The program targeted promising young undergraduates of color. Rather than only offering internships at the Getty, the program partnered with about forty of L.A.’s art institutions, enabling the program to offer a wide range of work. “We wanted to get into different communities all around LA county,” says Marrow. The internships were paid, which opened the opportunity to those who faced the barrier of financial difficulty.

The program was an immediate success. L.A. institutions got a few extra hands to help with their key projects and ethnic youth found their eyes opened to the possibility of arts as a viable career.

“It wasn’t until the Getty internship program that I realized I could have a career in the arts without being an artist,” says Leslie Ito, an intern during the Getty’s inaugural year. “That summer twenty years ago was where I really started to build the foundation for my career.”

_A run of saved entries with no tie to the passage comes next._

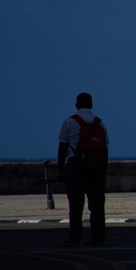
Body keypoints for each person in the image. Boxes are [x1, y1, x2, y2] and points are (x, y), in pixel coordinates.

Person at [56, 92, 109, 247]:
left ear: (76, 105)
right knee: (97, 205)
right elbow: (105, 148)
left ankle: (75, 237)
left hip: (75, 166)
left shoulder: (69, 122)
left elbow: (62, 147)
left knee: (76, 205)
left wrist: (61, 170)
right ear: (91, 105)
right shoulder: (100, 123)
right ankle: (98, 237)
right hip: (96, 168)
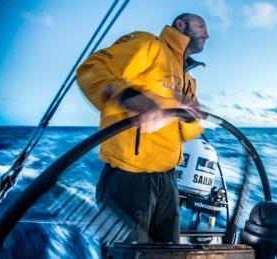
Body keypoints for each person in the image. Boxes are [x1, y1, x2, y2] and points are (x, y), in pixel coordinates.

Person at [76, 13, 209, 244]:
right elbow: (92, 69)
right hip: (129, 177)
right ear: (181, 24)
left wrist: (191, 115)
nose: (207, 34)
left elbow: (188, 133)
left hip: (168, 181)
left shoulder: (188, 80)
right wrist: (130, 97)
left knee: (168, 255)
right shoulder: (148, 45)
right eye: (201, 26)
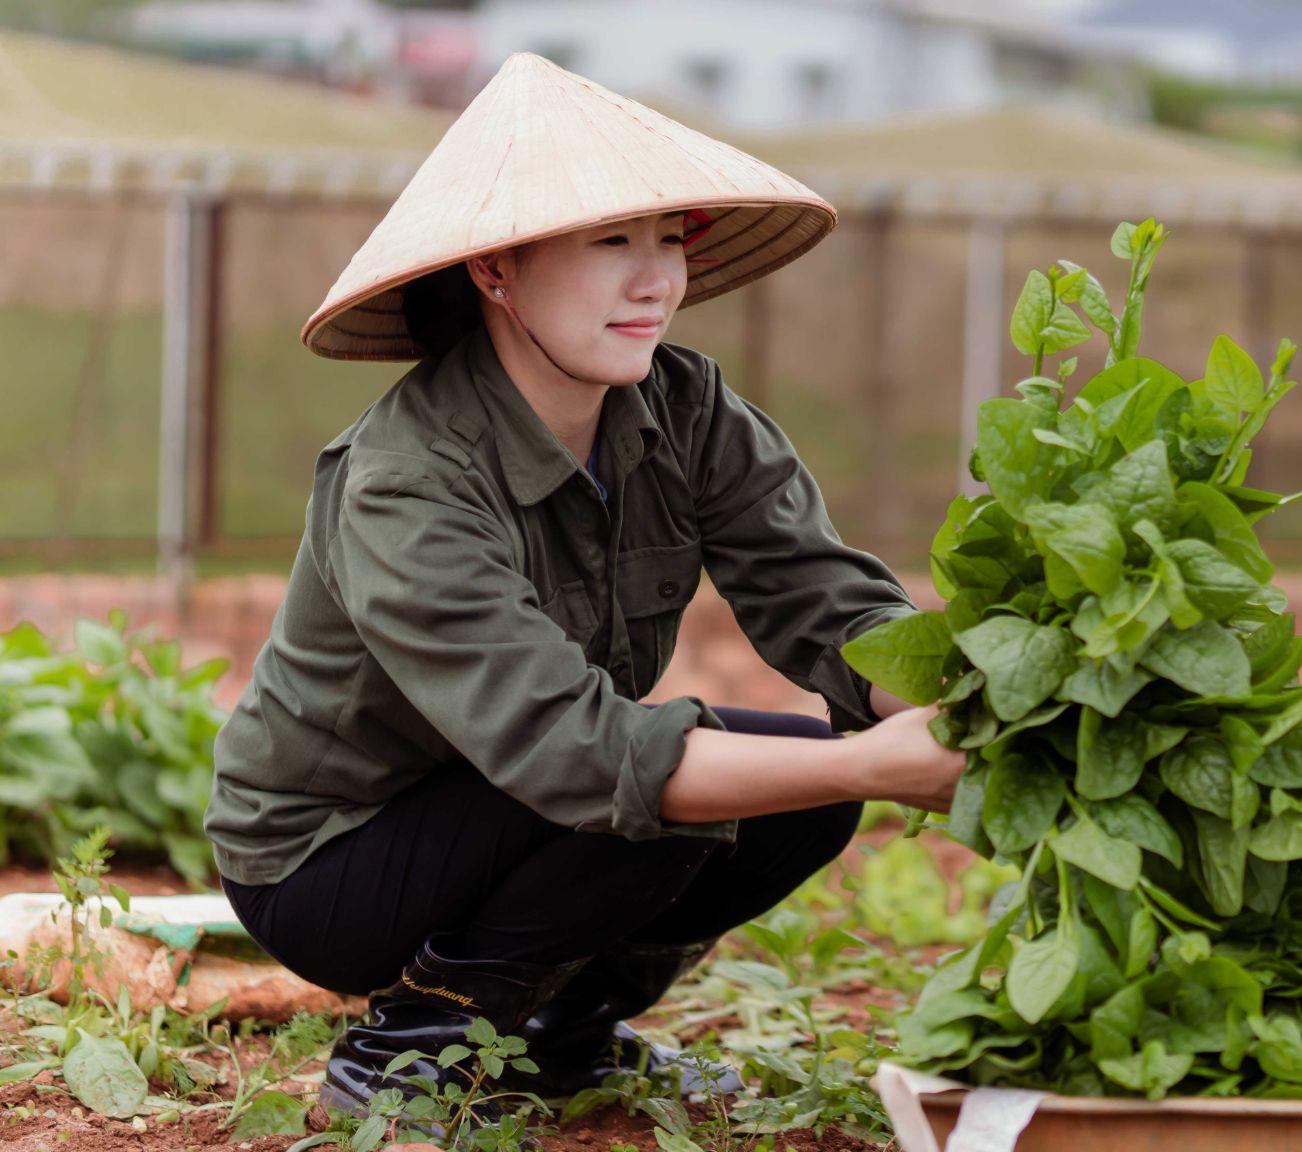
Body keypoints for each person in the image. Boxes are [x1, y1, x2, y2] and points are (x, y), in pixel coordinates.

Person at [202, 53, 964, 1125]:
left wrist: (956, 710)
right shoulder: (409, 479)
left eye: (669, 242)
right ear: (497, 271)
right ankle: (408, 1054)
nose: (655, 282)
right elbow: (574, 752)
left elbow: (820, 600)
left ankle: (562, 1037)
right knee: (678, 794)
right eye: (611, 244)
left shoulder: (684, 409)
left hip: (519, 799)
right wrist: (872, 763)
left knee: (797, 799)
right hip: (331, 861)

After her internship, Ito eventually rose to become executive director at Visual Communication, an Asian-American media art organization. Even now, she continues to work with the Getty as program officer for the arts at California Community Foundation.

And Ito isn’t alone. A 2008 survey showed 32 percent of interns pursued a career in museums and visual arts after graduation. Over two decades, the internship has introduced 2,700 youths to 150 cultural institutions in L.A.



Leslie Ito as an intern in 1992, and now today

In 2000, the Los Angeles County Arts Commission partnered with the Getty to build a parallel program with a focus on literary and performing arts. Together, they form the largest art internship program in the country.

In light of its success, the Foundation isn’t stopping at one-time summer internships; it’s looking for a long-term relationship. In June 2011, the Foundation launched its Leadership in Arts Management program, which brings together 20 alumni for a series of professional development programs over a 12-month period.

“Good ideas grow,” says Marrow, who knows from experience how one project can build on one another. With any luck, they’re well on their way to helping museums reflect the increasing diversity of their audiences—and our cities.